» STUDY MATERIAL:

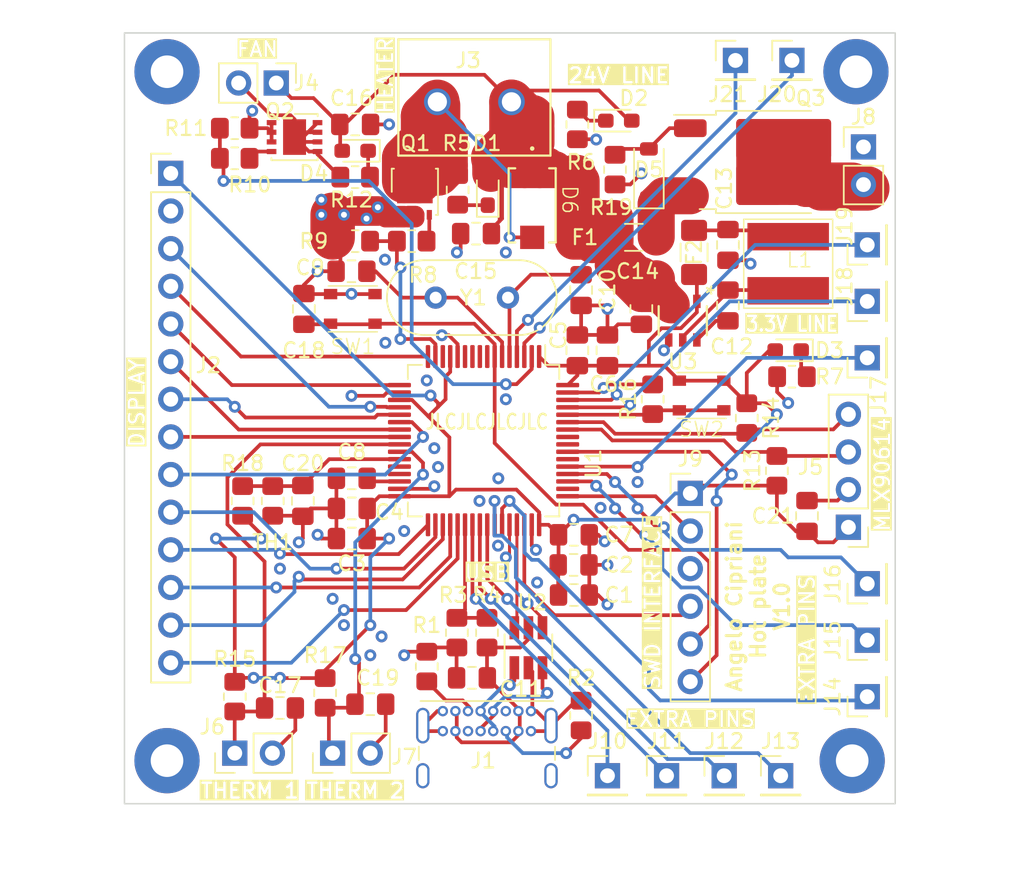
<source format=kicad_pcb>
(kicad_pcb (version 20221018) (generator pcbnew)

  (general
    (thickness 1.6)
  )

  (paper "A4")
  (layers
    (0 "F.Cu" signal)
    (1 "In1.Cu" signal)
    (2 "In2.Cu" signal)
    (31 "B.Cu" signal)
    (35 "F.Paste" user)
    (36 "B.SilkS" user "B.Silkscreen")
    (37 "F.SilkS" user "F.Silkscreen")
    (38 "B.Mask" user)
    (39 "F.Mask" user)
    (40 "Dwgs.User" user "User.Drawings")
    (43 "Eco2.User" user "User.Eco2")
    (44 "Edge.Cuts" user)
    (45 "Margin" user)
    (46 "B.CrtYd" user "B.Courtyard")
    (47 "F.CrtYd" user "F.Courtyard")
    (49 "F.Fab" user)
  )

  (setup
    (stackup
      (layer "F.SilkS" (type "Top Silk Screen"))
      (layer "F.Paste" (type "Top Solder Paste"))
      (layer "F.Mask" (type "Top Solder Mask") (thickness 0.01))
      (layer "F.Cu" (type "copper") (thickness 0.035))
      (layer "dielectric 1" (type "prepreg") (thickness 0.1) (material "FR4") (epsilon_r 4.5) (loss_tangent 0.02))
      (layer "In1.Cu" (type "copper") (thickness 0.035))
      (layer "dielectric 2" (type "core") (thickness 1.24) (material "FR4") (epsilon_r 4.5) (loss_tangent 0.02))
      (layer "In2.Cu" (type "copper") (thickness 0.035))
      (layer "dielectric 3" (type "prepreg") (thickness 0.1) (material "FR4") (epsilon_r 4.5) (loss_tangent 0.02))
      (layer "B.Cu" (type "copper") (thickness 0.035))
      (layer "B.Mask" (type "Bottom Solder Mask") (thickness 0.01))
      (layer "B.SilkS" (type "Bottom Silk Screen"))
      (copper_finish "None")
      (dielectric_constraints no)
    )
    (pad_to_mask_clearance 0)
    (pcbplotparams
      (layerselection 0x00010f8_ffffffff)
      (plot_on_all_layers_selection 0x0000000_00000000)
      (disableapertmacros false)
      (usegerberextensions true)
      (usegerberattributes false)
      (usegerberadvancedattributes false)
      (creategerberjobfile false)
      (dashed_line_dash_ratio 12.000000)
      (dashed_line_gap_ratio 3.000000)
      (svgprecision 4)
      (plotframeref false)
      (viasonmask false)
      (mode 1)
      (useauxorigin false)
      (hpglpennumber 1)
      (hpglpenspeed 20)
      (hpglpendiameter 15.000000)
      (dxfpolygonmode true)
      (dxfimperialunits true)
      (dxfusepcbnewfont true)
      (psnegative false)
      (psa4output false)
      (plotreference true)
      (plotvalue false)
      (plotinvisibletext false)
      (sketchpadsonfab false)
      (subtractmaskfromsilk true)
      (outputformat 1)
      (mirror false)
      (drillshape 0)
      (scaleselection 1)
      (outputdirectory "fabrication")
    )
  )

  (net 0 "")
  (net 1 "+3.3V")
  (net 2 "GNDREF")
  (net 3 "Net-(U1-VCAP_1)")
  (net 4 "Net-(U1-PH1)")
  (net 5 "Net-(U1-PH0)")
  (net 6 "/USB_POWER")
  (net 7 "Net-(U3-BST)")
  (net 8 "Net-(U3-SW)")
  (net 9 "+24V")
  (net 10 "/THERMISTOR_1")
  (net 11 "/THERMISTOR_2")
  (net 12 "/THERMISTOR_SMD")
  (net 13 "Net-(D1-K)")
  (net 14 "Net-(D2-K)")
  (net 15 "Net-(D3-K)")
  (net 16 "Net-(D4-K)")
  (net 17 "Net-(D5-K)")
  (net 18 "Net-(D5-A)")
  (net 19 "Net-(J1-CC1)")
  (net 20 "Net-(J1-D+-PadA6)")
  (net 21 "Net-(J1-D--PadA7)")
  (net 22 "unconnected-(J1-SBU1-PadA8)")
  (net 23 "Net-(J1-CC2)")
  (net 24 "unconnected-(J1-SBU2-PadB8)")
  (net 25 "/LCD_CS")
  (net 26 "/LCD_RESET")
  (net 27 "/LCD_D{slash}CX")
  (net 28 "/LCD_MOSI")
  (net 29 "/LCD_CLK")
  (net 30 "/LCD_BACKLIGHT")
  (net 31 "/LCD_MISO")
  (net 32 "/LCD_TOUCH_CLK")
  (net 33 "/LCD_TOUCH_CS")
  (net 34 "/LCD_TOUCH_MOSI")
  (net 35 "/LCD_TOUCH_MISO")
  (net 36 "/LCD_TOUCH_INTERRUPT")
  (net 37 "Net-(J4-Pin_2)")
  (net 38 "/I2C_SCL")
  (net 39 "/I2C_SDA")
  (net 40 "Net-(J8-Pin_2)")
  (net 41 "Net-(Q1-G)")
  (net 42 "Net-(Q2-G)")
  (net 43 "/USB_SENSE")
  (net 44 "/HOT_PLATE_CONTROL")
  (net 45 "/FAN_CONTROL")
  (net 46 "/BOOT")
  (net 47 "unconnected-(U1-PC0-Pad8)")
  (net 48 "unconnected-(U1-PC2-Pad10)")
  (net 49 "unconnected-(U1-PC3-Pad11)")
  (net 50 "unconnected-(U1-PA0-Pad14)")
  (net 51 "unconnected-(U1-PB10-Pad28)")
  (net 52 "unconnected-(U1-PB11-Pad29)")
  (net 53 "/USB_D-")
  (net 54 "/USB_D+")
  (net 55 "unconnected-(U1-PD2-Pad54)")
  (net 56 "unconnected-(U1-PB4-Pad56)")
  (net 57 "unconnected-(U1-PB5-Pad57)")
  (net 58 "unconnected-(U1-PC1-Pad9)")
  (net 59 "Net-(C13-Pad1)")
  (net 60 "Net-(D6-A)")
  (net 61 "/NRESET")
  (net 62 "/SWCLK")
  (net 63 "/SWDIO")
  (net 64 "/SWO")
  (net 65 "unconnected-(U1-PA15-Pad50)")
  (net 66 "/EXTRA_PC8")
  (net 67 "/EXTRA_PC9")
  (net 68 "/EXTRA_PA8")
  (net 69 "/EXTRA_PA9")
  (net 70 "/EXTRA_PA10")
  (net 71 "/EXTRA_PC10")
  (net 72 "/EXTRA_PC11")
  (net 73 "/EXTRA_PC12")
  (net 74 "/EXTRA_PB8")
  (net 75 "/EXTRA_PB9")
  (net 76 "/EXTRA_PC14")
  (net 77 "/EXTRA_PC15")

  (footprint "Project:R_0805_2012Metric_Pad1.20x1.40mm_HandSolder" (layer "F.Cu") (at 119.38 114.046 180))

  (footprint "Project:HPC 5040NF-100M" (layer "F.Cu") (at 144.78 115.57 90))

  (footprint "Project:USB_C_Receptacle_GCT_USB4085" (layer "F.Cu") (at 121.478 145.754))

  (footprint "Project:C_0805_2012Metric_Pad1.18x1.45mm_HandSolder" (layer "F.Cu") (at 130.302 135.89))

  (footprint "Project:R_0805_2012Metric_Pad1.20x1.40mm_HandSolder" (layer "F.Cu") (at 122.479 110.5845 90))

  (footprint "Project:PinHeader_1x14_P2.54mm_Vertical" (layer "F.Cu") (at 103.124 109.474))

  (footprint "Project:R_0805_2012Metric_Pad1.20x1.40mm_HandSolder" (layer "F.Cu") (at 107.437 106.426 180))

  (footprint "Project:SMADO-214AC_LEAD-FRAME_MCC-L" (layer "F.Cu") (at 127.508 111.252 -90))

  (footprint "Project:PinHeader_1x01_P2.54mm_Vertical" (layer "F.Cu") (at 140.462 150.114))

  (footprint "Project:C_0805_2012Metric_Pad1.18x1.45mm_HandSolder" (layer "F.Cu") (at 130.556 121.412 90))

  (footprint "Project:PinHeader_1x06_P2.54mm_Vertical" (layer "F.Cu") (at 138.176 131.064))

  (footprint "Project:R_0805_2012Metric_Pad1.20x1.40mm_HandSolder" (layer "F.Cu") (at 130.81 146.05 90))

  (footprint "Project:Crystal_HC49-4H_Vertical" (layer "F.Cu") (at 120.994 117.856))

  (footprint "Project:R_0805_2012Metric_Pad1.20x1.40mm_HandSolder" (layer "F.Cu") (at 145.034 123.19 180))

  (footprint "Project:R_0805_2012Metric_Pad1.20x1.40mm_HandSolder" (layer "F.Cu") (at 130.556 106.172 -90))

  (footprint "Project:DFN-8-1EP_3x3mm_P0.65mm_EP1.55x2.4mm" (layer "F.Cu") (at 119.593 110.718 90))

  (footprint "Project:C_0805_2012Metric_Pad1.18x1.45mm_HandSolder" (layer "F.Cu") (at 115.316 116.078))

  (footprint "Project:R_0805_2012Metric_Pad1.20x1.40mm_HandSolder" (layer "F.Cu") (at 110.0035 131.572 -90))

  (footprint "Project:C_0805_2012Metric_Pad1.18x1.45mm_HandSolder" (layer "F.Cu") (at 132.588 121.412 90))

  (footprint "Project:LED_0603_1608Metric_Pad1.05x0.95mm_HandSolder" (layer "F.Cu") (at 144.78 121.412 180))

  (footprint "Project:PinHeader_1x02_P2.54mm_Vertical" (layer "F.Cu") (at 110.241 103.378 -90))

  (footprint "Project:TO-252-2" (layer "F.Cu") (at 143.216 108.706))

  (footprint "Project:Fuse_1206_3216Metric_Pad1.42x1.75mm_HandSolder" (layer "F.Cu") (at 134.366 113.792 180))

  (footprint "Project:C_0805_2012Metric_Pad1.18x1.45mm_HandSolder" (layer "F.Cu") (at 130.81 117.348 90))

  (footprint "Project:C_0805_2012Metric_Pad1.18x1.45mm_HandSolder" (layer "F.Cu") (at 115.3375 132.08 180))

  (footprint "Project:PinHeader_1x01_P2.54mm_Vertical" (layer "F.Cu") (at 150.114 137.16 90))

  (footprint "Project:C_0805_2012Metric_Pad1.18x1.45mm_HandSolder" (layer "F.Cu") (at 115.3375 130.048 180))

  (footprint "Project:R_0805_2012Metric_Pad1.20x1.40mm_HandSolder" (layer "F.Cu") (at 107.442 144.78 -90))

  (footprint "Project:SW_LS38J2F-T" (layer "F.Cu") (at 138.938 124.46))

  (footprint "Project:PinHeader_1x01_P2.54mm_Vertical" (layer "F.Cu") (at 141.224 101.854))

  (footprint "Project:PinHeader_1x02_P2.54mm_Vertical" (layer "F.Cu") (at 149.86 107.691))

  (footprint "Project:PinHeader_1x01_P2.54mm_Vertical" (layer "F.Cu") (at 150.114 140.97 90))

  (footprint "Project:C_0805_2012Metric_Pad1.18x1.45mm_HandSolder" (layer "F.Cu") (at 146.05 132.588 -90))

  (footprint "Project:R_0805_2012Metric_Pad1.20x1.40mm_HandSolder" (layer "F.Cu") (at 133.096 109.22 -90))

  (footprint "Project:PinHeader_1x02_P2.54mm_Vertical" (layer "F.Cu") (at 107.442 148.59 90))

  (footprint "Project:Fuse_1206_3216Metric_Pad1.42x1.75mm_HandSolder" (layer "F.Cu") (at 138.43 114.808 -90))

  (footprint "Project:C_0805_2012Metric_Pad1.18x1.45mm_HandSolder" (layer "F.Cu") (at 123.444 143.51))

  (footprint "Project:SW_LS38J2F-T" (layer "F.Cu") (at 115.406 118.618))

  (footprint "Project:PinHeader_1x01_P2.54mm_Vertical" (layer "F.Cu") (at 150.114 121.92 90))

  (footprint "Project:R_0805_2012Metric_Pad1.20x1.40mm_HandSolder" (layer "F.Cu") (at 124.46 140.462 90))

  (footprint "Project:C_0805_2012Metric_Pad1.18x1.45mm_HandSolder" (layer "F.Cu") (at 112.104 118.618 -90))

  (footprint "Project:R_0805_2012Metric_Pad1.20x1.40mm_HandSolder" (layer "F.Cu") (at 120.396 142.748 90))

  (footprint "Project:PinHeader_1x01_P2.54mm_Vertical" (layer "F.Cu") (at 150.114 118.11 90))

  (footprint "Project:C_0805_2012Metric_Pad1.18x1.45mm_HandSolder" (layer "F.Cu") (at 112.0355 131.572 90))

  (footprint "Project:C_0805_2012Metric_Pad1.18x1.45mm_HandSolder" (layer "F.Cu") (at 115.565 106.172))

  (footprint "Project:MountingHole_2.2mm_M2_Pad" (layer "F.Cu") (at 102.87 102.616))

  (footprint "Project:AP63203WU-7_DIO" (layer "F.Cu") (at 137.668 119.41175 -90))

  (footprint "Project:R_0805_2012Metric_Pad1.20x1.40mm_HandSolder" (layer "F.Cu") (at 107.9715 131.572 90))

  (footprint "Project:C_0805_2012Metric_Pad1.18x1.45mm_HandSolder" (layer "F.Cu") (at 123.7195 113.538 180))

  (footprint "Project:D_SOD-123" (layer "F.Cu")
    (tstamp 9f671a85-e741-4b0f-9951-b4aa70fdd38f)
    (at 135.382 109.474 90)
    (descr "SOD-123")
    (tags "SOD-123")
    (property "Sheetfile" "hot-plate-controller.kicad_sch")
    (property "Sheetname" "")
    (property "ki_description" "Zener diode")
    (property "ki_keywords" "diode")
    (path "/d1f1ea93-f6d3-40eb-a017-17ffa9ae1562")
    (attr smd)
    (fp_text reference "D5" (at 0.254 0 180) (layer "F.SilkS")
        (effects (font (size 1 1) (thickness 0.15)))
      (tstamp 2e8d6677-1e17-434b-b2e5-47c086409688)
    )
    (fp_text value "D_Zener" (at -1.55575 2.116 90) (layer "F.Fab")
        (effects (font (size 1 1) (thickness 0.15)))
      (tstamp 61d8c835-fd33-4ce1-bcbb-44d3ccbd36df)
    )
    (fp_text user "${REFERENCE}" (at 0 -2 90) (layer "F.Fab")
        (effects (font (size 1 1) (thickness 0.15)))
      (tstamp 4d1de142-e164-4f5d-bd34-f7118cb5e973)
    )
    (fp_line (start -2.36 -1) (end -2.36 1)
      (stroke (width 0.12) (type solid)) (layer "F.SilkS") (tstamp b3746c31-dfae-4fd1-86eb-c1c618b4cfdf))
    (fp_line (start -2.36 -1) (end 1.65 -1)
      (stroke (width 0.12) (type solid)) (layer "F.SilkS") (tstamp c7c5bb6c-8994-482f-92cc-9f28b2dae701))
    (fp_line (start -2.36 1) (end 1.65 1)
      (stroke (width 0.12) (type solid)) (layer "F.SilkS") (tstamp 05cbe4ae-abac-49ae-9a20-1178c5b086b9))
    (fp_line (start -2.35 -1.15) (end -2.35 1.15)
      (stroke (width 0.05) (type solid)) (layer "F.CrtYd") (tstamp 73a887dd-94f7-47e7-bd24-42f1aa3dfc63))
    (fp_line (start -2.35 -1.15) (end 2.35 -1.15)
      (stroke (width 0.05) (type solid)) (layer "F.CrtYd") (tstamp b8126ae5-fdfb-4c39-8ad9-2ab99d6e72c3))
    (fp_line (start 2.35 -1.15) (end 2.35 1.15)
      (stroke (width 0.05) (type solid)) (layer "F.CrtYd") (tstamp b445413a-a326-487e-a792-4d019eb2861d))
    (fp_line (start 2.35 1.15) (end -2.35 1.15)
      (stroke (width 0.05) (type solid)) (layer "F.CrtYd") (tstamp 13c27bb5-807f-4b0e-9c8d-27789a78b76f))
    (fp_line (start -1.4 -0.9) (end 1.4 -0.9)
      (stroke (width 0.1) (type solid)) (layer "F.Fab") (tstamp 9260dce6-b7b0-426e-9db2-81d6823a7d84))
    (fp_line (start -1.4 0.9) (end -1.4 -0.9)
      (stroke (width 0.1) (type solid)) (layer "F.Fab") (tstamp c4591bdc-035e-408a-9c5f-3aea928474c7))
    (fp_line (start -0.75 0) (end -0.35 0)
      (stroke (width 0.1) (type solid)) (layer "F.Fab") (tstamp f76f7158-6c5f-42cf-ae6c-e2b300c36b59))
    (fp_line (start -0.35 0) (end -0.35 -0.55)
      (stroke (width 0.1) (type solid)) (layer "F.Fab") (
... [592038 chars truncated]
</source>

» BRIEF:
Filter the entries by the string "stroke" and copy each matching line.

» SOLVED EXERCISE:
      (stroke (width 0.12) (type solid)) (layer "F.SilkS") (tstamp b3746c31-dfae-4fd1-86eb-c1c618b4cfdf))
      (stroke (width 0.12) (type solid)) (layer "F.SilkS") (tstamp c7c5bb6c-8994-482f-92cc-9f28b2dae701))
      (stroke (width 0.12) (type solid)) (layer "F.SilkS") (tstamp 05cbe4ae-abac-49ae-9a20-1178c5b086b9))
      (stroke (width 0.05) (type solid)) (layer "F.CrtYd") (tstamp 73a887dd-94f7-47e7-bd24-42f1aa3dfc63))
      (stroke (width 0.05) (type solid)) (layer "F.CrtYd") (tstamp b8126ae5-fdfb-4c39-8ad9-2ab99d6e72c3))
      (stroke (width 0.05) (type solid)) (layer "F.CrtYd") (tstamp b445413a-a326-487e-a792-4d019eb2861d))
      (stroke (width 0.05) (type solid)) (layer "F.CrtYd") (tstamp 13c27bb5-807f-4b0e-9c8d-27789a78b76f))
      (stroke (width 0.1) (type solid)) (layer "F.Fab") (tstamp 9260dce6-b7b0-426e-9db2-81d6823a7d84))
      (stroke (width 0.1) (type solid)) (layer "F.Fab") (tstamp c4591bdc-035e-408a-9c5f-3aea928474c7))
      (stroke (width 0.1) (type solid)) (layer "F.Fab") (tstamp f76f7158-6c5f-42cf-ae6c-e2b300c36b59))
      (stroke (width 0.1) (type solid)) (layer "F.Fab") (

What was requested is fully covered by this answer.